GSO has committed $25 million in debtor-in-possession financing, including a $10 million cash injection to support the operations included in the proposed sale, according to a statement. GSO will also assume $50 million of debt from HSBC. Velti got the revolving credit from HSBC in 2012 by providing substantially all its assets as security.
"The increasingly important need for businesses to have effective and reliable mobile communication with their customers requires a sophisticated and scalable technology. We believe that the Velti platform, including the Air2Web and Mobile Interactive Group acquisitions, is well positioned to grow share in this market," said Scott Eisenberg, principal at GSO Capital Partners.
Velti's US operations, including Velti Inc and Air2Web, have filed voluntary petitions under Chapter 11 of the U.S. Bankruptcy Code.All operations included in the proposed sale agreement will continue as normal. The proposed sale is expected to close by the end of 2013.
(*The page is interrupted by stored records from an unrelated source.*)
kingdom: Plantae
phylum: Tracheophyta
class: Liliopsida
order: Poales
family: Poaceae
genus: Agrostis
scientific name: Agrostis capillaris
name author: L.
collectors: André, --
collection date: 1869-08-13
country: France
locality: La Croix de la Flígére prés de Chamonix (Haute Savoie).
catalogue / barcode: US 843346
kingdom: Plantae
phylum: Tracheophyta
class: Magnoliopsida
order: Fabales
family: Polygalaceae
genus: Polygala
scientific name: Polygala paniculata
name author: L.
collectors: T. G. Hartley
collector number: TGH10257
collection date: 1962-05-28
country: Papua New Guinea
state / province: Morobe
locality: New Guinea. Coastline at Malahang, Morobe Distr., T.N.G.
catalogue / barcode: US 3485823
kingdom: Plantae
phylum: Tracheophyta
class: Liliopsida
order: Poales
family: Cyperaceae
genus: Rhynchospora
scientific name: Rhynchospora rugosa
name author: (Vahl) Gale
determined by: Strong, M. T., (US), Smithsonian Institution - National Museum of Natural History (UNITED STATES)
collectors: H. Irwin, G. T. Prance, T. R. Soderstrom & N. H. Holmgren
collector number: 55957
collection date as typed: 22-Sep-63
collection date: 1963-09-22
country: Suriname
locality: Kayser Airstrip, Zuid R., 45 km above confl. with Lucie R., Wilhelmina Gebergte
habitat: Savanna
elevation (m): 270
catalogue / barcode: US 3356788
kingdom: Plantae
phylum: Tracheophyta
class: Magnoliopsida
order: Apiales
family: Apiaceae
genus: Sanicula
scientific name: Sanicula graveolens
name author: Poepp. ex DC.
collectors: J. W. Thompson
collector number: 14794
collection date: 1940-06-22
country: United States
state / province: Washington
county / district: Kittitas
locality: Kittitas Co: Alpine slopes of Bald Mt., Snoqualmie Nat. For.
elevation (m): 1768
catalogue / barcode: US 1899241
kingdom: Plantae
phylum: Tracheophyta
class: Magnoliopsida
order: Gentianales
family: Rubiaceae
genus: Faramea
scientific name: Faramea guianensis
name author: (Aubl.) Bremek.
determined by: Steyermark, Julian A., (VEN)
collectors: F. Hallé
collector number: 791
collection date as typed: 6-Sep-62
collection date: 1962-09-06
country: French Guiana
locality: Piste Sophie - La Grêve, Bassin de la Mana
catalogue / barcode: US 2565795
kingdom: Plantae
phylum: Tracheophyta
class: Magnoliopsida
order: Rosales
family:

Velti had $130 million in losses at the end of Q2 2013 compared with a net loss of $17.7 million at the end of Q2 2012. The company has faced difficulties collecting payments in some countries, particularly in Greece and Cyprus, which contributed to a breach of debt covenants.
The company acquired mobile customer relationship management provider Air2Web for $19 million in 2011. The next year it also bought China's CASEE mobile ad exchange and mobile ad network for $8.4 million.
GSO raised $4 billion for its second mezzanine fund in 2012, twice the amount of commitments for its first. GSO Capital Opportunities Fund II has provided financing to Sony for its acquisition of EMI Group's music publishing unit and a unit of Chesapeake Energy.
In September Australian surfwear company Billabong walked away from a refinancing deal with a consortium led by Altamont Capital Partners, which included GSO, to accept Oaktree Capital Management and Centerbridge Partners' plan instead.